The serverless experience of a managed cloud query service like AWS Athena or Google Big Query is awesome. The end user does not have to worry about the provisioning part at all. He just fires queries and quickly gets back the results.
Behind the scenes, Athena does all the magic of deciding things like where to run the query, what to provision for it etc. It just gives back the result and the end user spends his time analyzing the results of the query.
It’s great but still there is at least one big problem and a gaping hole here
- The cost of managed query services – $5 / TB proves to be really dear when you have multiple Data Scientists and Analysts to use the system and they fire a lot of queries. The aws bill can just zoom up in a matter of time.

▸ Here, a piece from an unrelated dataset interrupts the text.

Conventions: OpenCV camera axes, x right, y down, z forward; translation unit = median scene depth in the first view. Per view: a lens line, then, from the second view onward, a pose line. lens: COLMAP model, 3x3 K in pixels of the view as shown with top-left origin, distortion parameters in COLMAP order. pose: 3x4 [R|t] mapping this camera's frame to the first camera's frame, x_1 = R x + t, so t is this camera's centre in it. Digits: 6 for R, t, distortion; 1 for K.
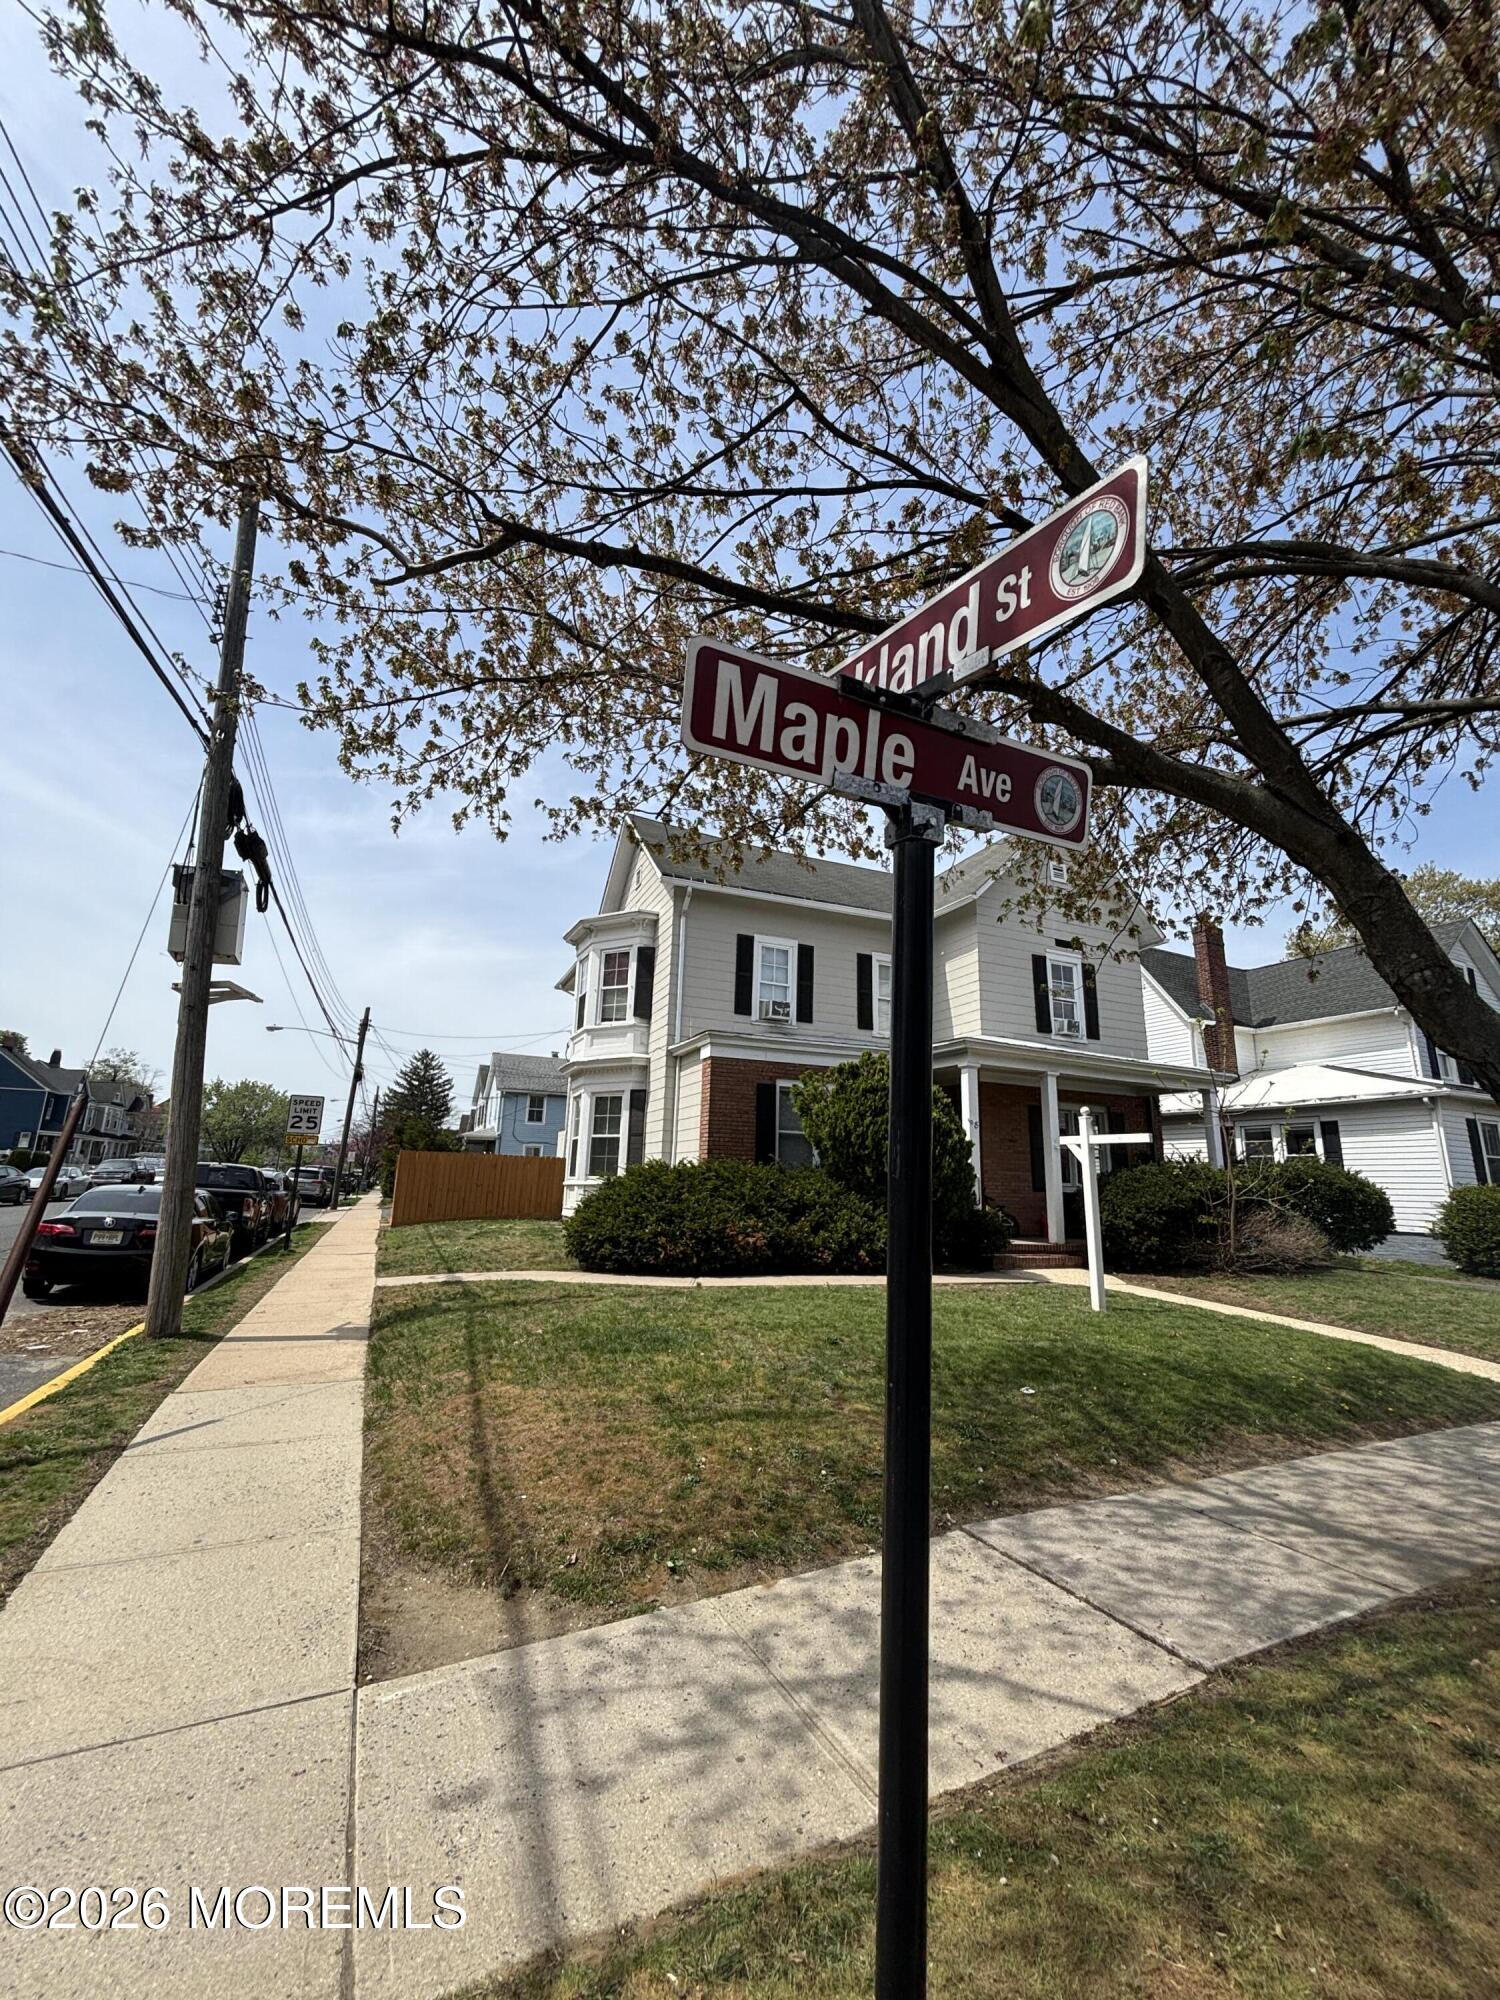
lens RADIAL K [[811.6, 0, 759.0], [0, 811.6, 996.9], [0, 0, 1]] dist [0.002767, 0.000353]
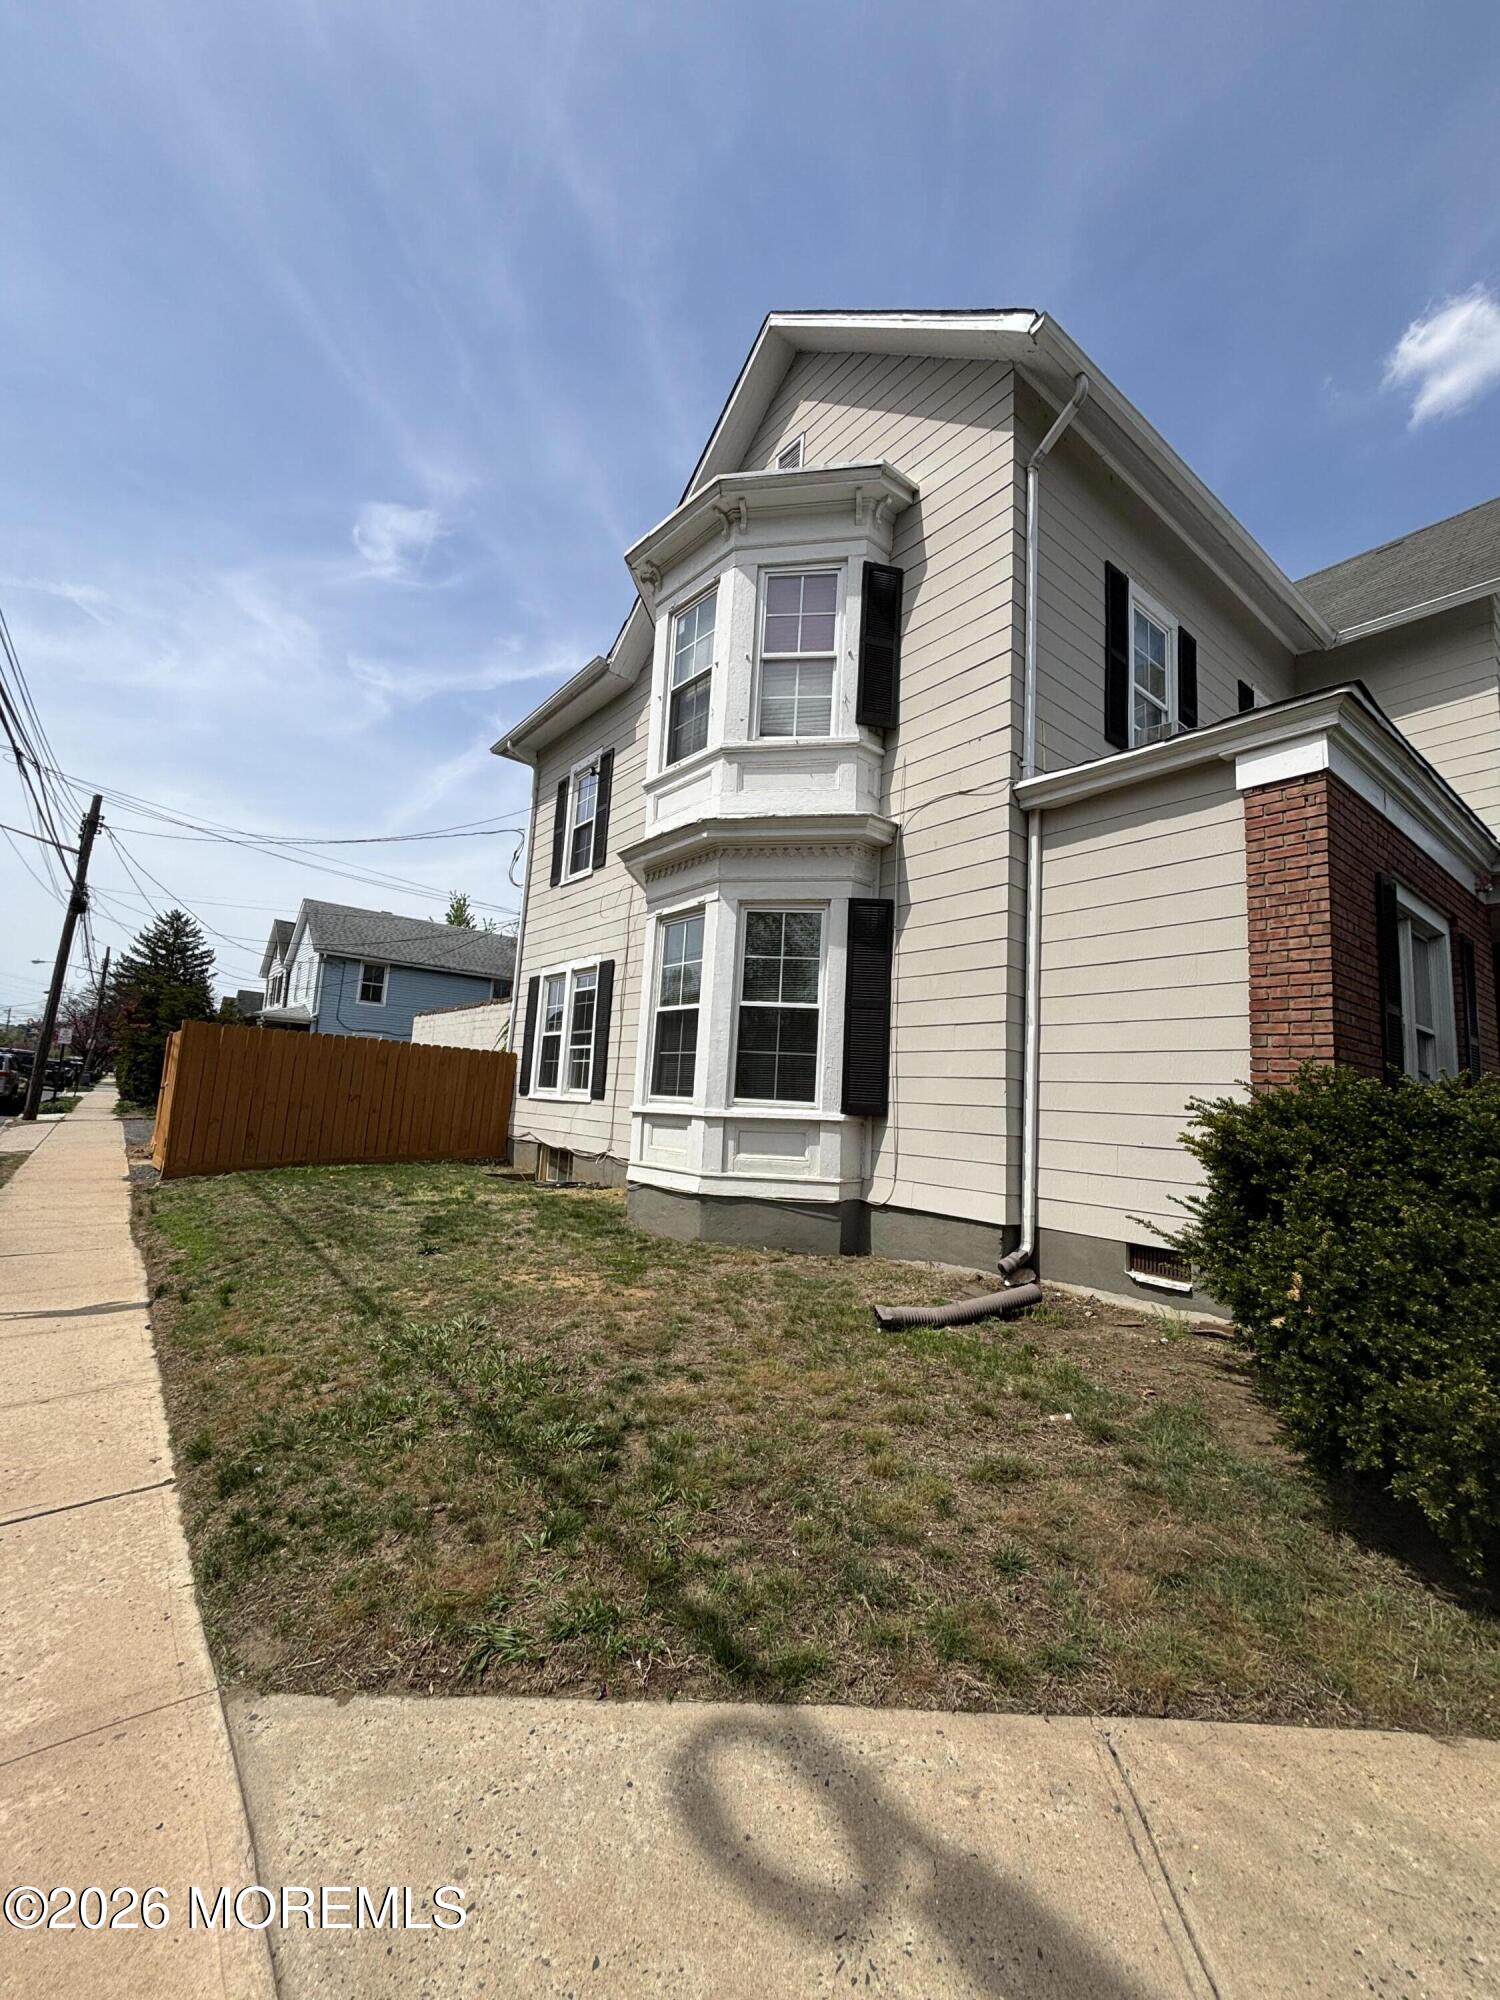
lens RADIAL K [[811.6, 0, 744.3], [0, 811.6, 1001.9], [0, 0, 1]] dist [0.002767, 0.000353]
pose [[0.970751, 0.067650, 0.230362, -0.129673], [-0.092967, 0.990546, 0.100872, 0.055889], [-0.221360, -0.119338, 0.967863, 0.260211]]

The figure above shows the Athena / GBQ cost vs the actual machine cost which will be required to give the same performance for the queries. We have assumed 100 GB of data scanned for every query.

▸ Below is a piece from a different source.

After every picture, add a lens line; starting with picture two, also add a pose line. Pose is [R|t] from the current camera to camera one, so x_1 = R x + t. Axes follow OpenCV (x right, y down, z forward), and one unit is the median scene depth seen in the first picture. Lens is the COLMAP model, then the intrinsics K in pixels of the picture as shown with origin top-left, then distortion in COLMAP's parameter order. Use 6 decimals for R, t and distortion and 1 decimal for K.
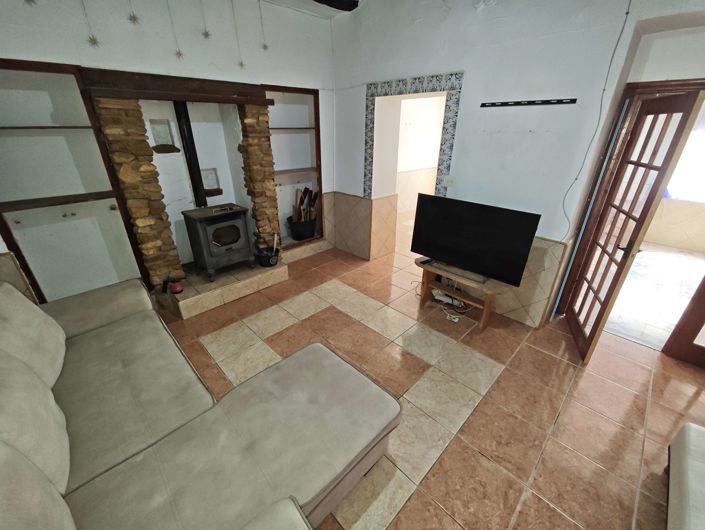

- These solutions are still cloud specific – How about the end user needing to run a query on data which is on another cloud. Pull all the data? We can easily agree that it is not a solution. Or do you copy the data first. Well same as first. Where is interactiveness here? Or you go to another platform, another query service of the second cloud and query the data?
All of the above is a hassle and doesn’t cut the desired behavior. Also, today you need a multi-cloud solution not only for your operational data but also for analytics if you want to be sharp and agile based on what your data indicates. The recent aws outage again was a corroboration of a real multi cloud strategy.
Our point is, why restrict this experience to a single cloud?
Why to not have the same experience even while your data is scattered across locations, different clouds, on-prem or a mix of all.
Why not have a single endpoint for the end user where he fires queries without bothering about data location, different cloud or private data centre. Why even in this setup he can’t be made to not worry about the right provisioning of cluster capacities, failure handling etc.
Behind the scenes why cannot the system figure out the right location of data and takes your query there?
Behind the scene why cannot the system figure out a strategy to use on-premise capacity judiciously and automatically burst the load to cloud at peak requirements. Why there has to be any manual intervention or communication between DevOps/IT or end users?
The Falarica Query Platform, powered by Presto and Kubernetes, exactly makes all the above scenario possible and gives you a close to managed experience which spans across clouds and data centres.